Batubara bersulfur tinggi juga menimbulkan masalah teknis dan
lingkungan. Pada proses pembakaran (power plant), sulfur dikonversi ke oksida
dan dapat menimbulkan pengkaratan atau korosi kuat pada peralatan atau
komponen logam. Batubara bersulfur tinggi dapat menimbulkan masalah
lingkungan, baik di lokasi tambang, sepanjang jalur pengangkutan batubara,
penumpukan, hingga di lokasi pemanfaatan. Pada lokasi-lokasi tersebut, selain
menimbulkan polusi udara, juga dapat menghasilkan aliran air bersifat asam,
sedangkan pembakaran batubara dapat menghasilkan gas SOx yang mengganggu
atmosfer.
Disisi lain, kenyataan di lapangan sebaran kandungan sulfur pada lapisan
batubara dapat sangat bervariasu dan berubah-ubah nilainya, baik secara vertical
maupun lateral, bahkan pada jarak yang dekat sekalipun. Kondisi ini dapat
dipengaruhi oleh proses-proses geologi yang berlangsung bersamaan maupun
setelah pembentukan lapisan batubara. Oleh karena itu, data kandungan sulfur
pada batubara merupakan hal yang penting untuk diketahui secara lebih baik
karena berkaitan dengan aspek pemanfaatan, lingkungan pemasaran, perencana,
dan operasi penambangan, serta aspek geologi.

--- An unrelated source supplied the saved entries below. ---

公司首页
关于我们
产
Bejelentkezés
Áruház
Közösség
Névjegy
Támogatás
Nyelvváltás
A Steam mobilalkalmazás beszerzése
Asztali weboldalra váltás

Energi batubara merupakan jenis energi yang sarat dengan masalah


lingkungan, terutama kandungan sulfur sebagai polutan utama. Sulfur batubara
juga dapat menyebabkan kenaikan suhu global serta gangguan pernafasan.
Oksida belerang merupakan hasil pembakaran batubara juga menyebabkan
perubahan aroma masakan / minuman yang dimasak atau dibakar dengan
batubara (briket), sehingga menyebabkan menurunnya kualitas makanan atau
minuman, serta berbahaya bagi kesehatan (pernafasan). Cara yang tepat untuk
mengatasi hal tersebut adalah dengan mewujudkan gagasan clean coal
combustion melalui desulfurisasi batubara.